Electronic and structural computing features of some chromene derivatives and evaluating their anticancer activities

Abstract

Electronic and structural features of some of representative chromene derivatives were investigated in this work towards recognizing their anticancer roles. Density functional theory (DFT) calculations were performed to obtain five structures of chromene derivatives with the same skeleton of original structure. In addition to obtaining optimized structural geometries, electronic molecular orbital features were evaluated for the models. Energy levels of the highest occupied molecular orbital (HOMO) and the lowest unoccupied molecular orbital (LUMO) indicated effects of additional R group pf chromene derivatives on electronic features. Based on such results, it was predicted that one of derivatives, L5, could better participate in interactions with other substances in comparison with other ligand structures. This achievement was obtained based on availability of HOMO and LUMO levels in lower energies easily catchable for electron transferring. On the other hand, L5 was assumed to interact in the weakest mode with other substances.

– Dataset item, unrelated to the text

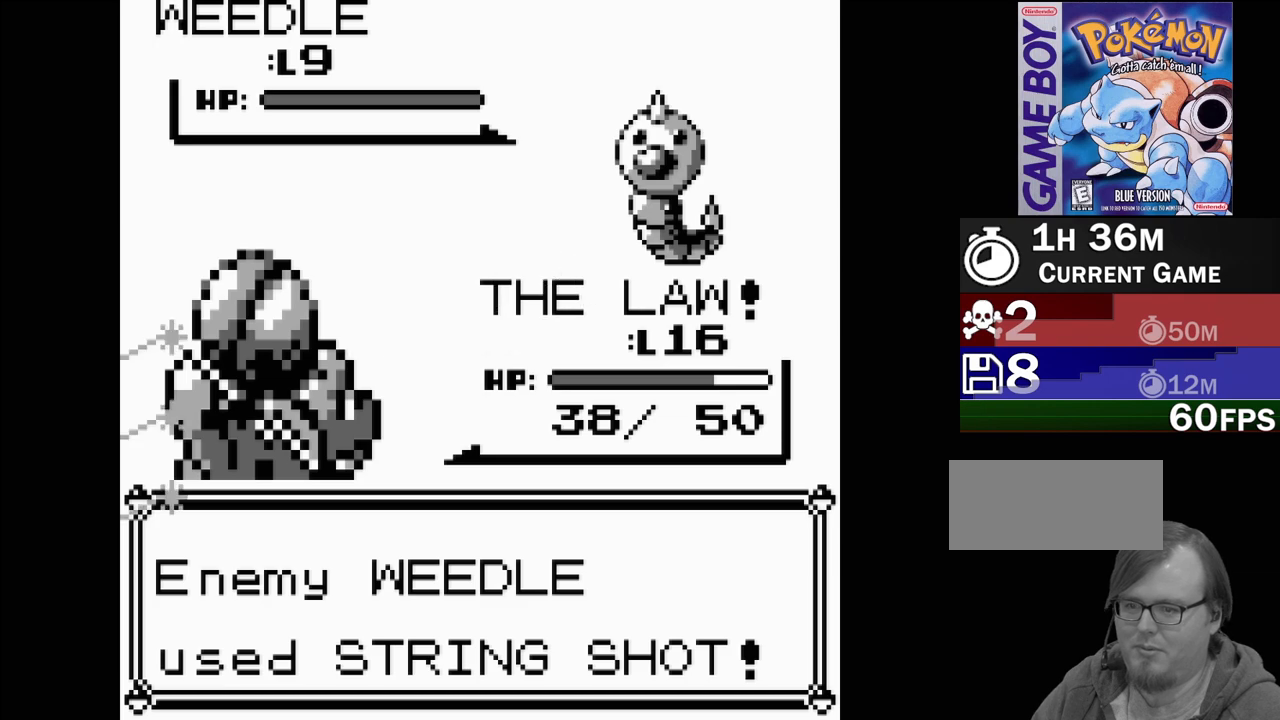
{"buttons": [], "events": []}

Indeed, the main goal of this work was to examine anticancer activity of the investigated chromene derivatives, in which each of L1–L5 chromene derivatives were analyzed first to recognized electronic and structural features. Next, molecular docking (MD) simulations were performed to examine anticancer role of L1–L5 against methyltransferase cancerous enzyme target. The results indicated that formations of ligand-target complexes could be occurred within different types of interactions and surrounding amino acids of central ligand. In agreement with the achievements of analyses of single-standing L1–L5 compounds, L4-Target was seen as the strongest complex among possible complex formations. Moreover, values of binding energies and inhibition constant indicated that all five chromene derivatives could work as inhibitors of methyltransferase cancerous enzyme by the most advantage for L4 ligand. And as a final remark, details of such anticancer activity were recognized by graphical representations of ligand-target complexes showing types of interactions and involving amino acids in interactions.